* Work item: From the data that follows, copy every line with the string "technology".

* Extracted records:

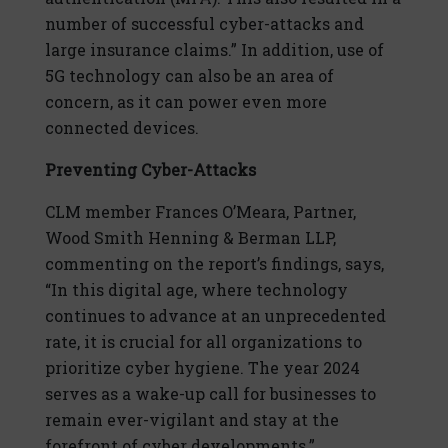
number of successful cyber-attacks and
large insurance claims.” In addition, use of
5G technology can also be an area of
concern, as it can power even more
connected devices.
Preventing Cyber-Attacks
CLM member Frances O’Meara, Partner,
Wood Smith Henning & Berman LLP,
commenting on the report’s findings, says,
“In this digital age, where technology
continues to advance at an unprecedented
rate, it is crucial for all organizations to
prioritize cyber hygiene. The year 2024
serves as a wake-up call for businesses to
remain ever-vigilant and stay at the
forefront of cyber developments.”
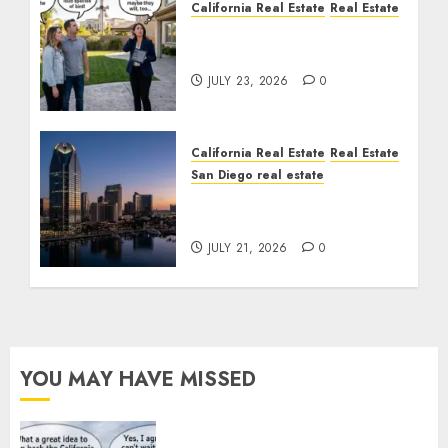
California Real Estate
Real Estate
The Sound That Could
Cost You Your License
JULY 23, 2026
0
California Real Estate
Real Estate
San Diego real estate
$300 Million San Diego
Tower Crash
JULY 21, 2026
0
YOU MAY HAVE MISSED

* Result for this exercise:
5G technology can also be an area of
“In this digital age, where technology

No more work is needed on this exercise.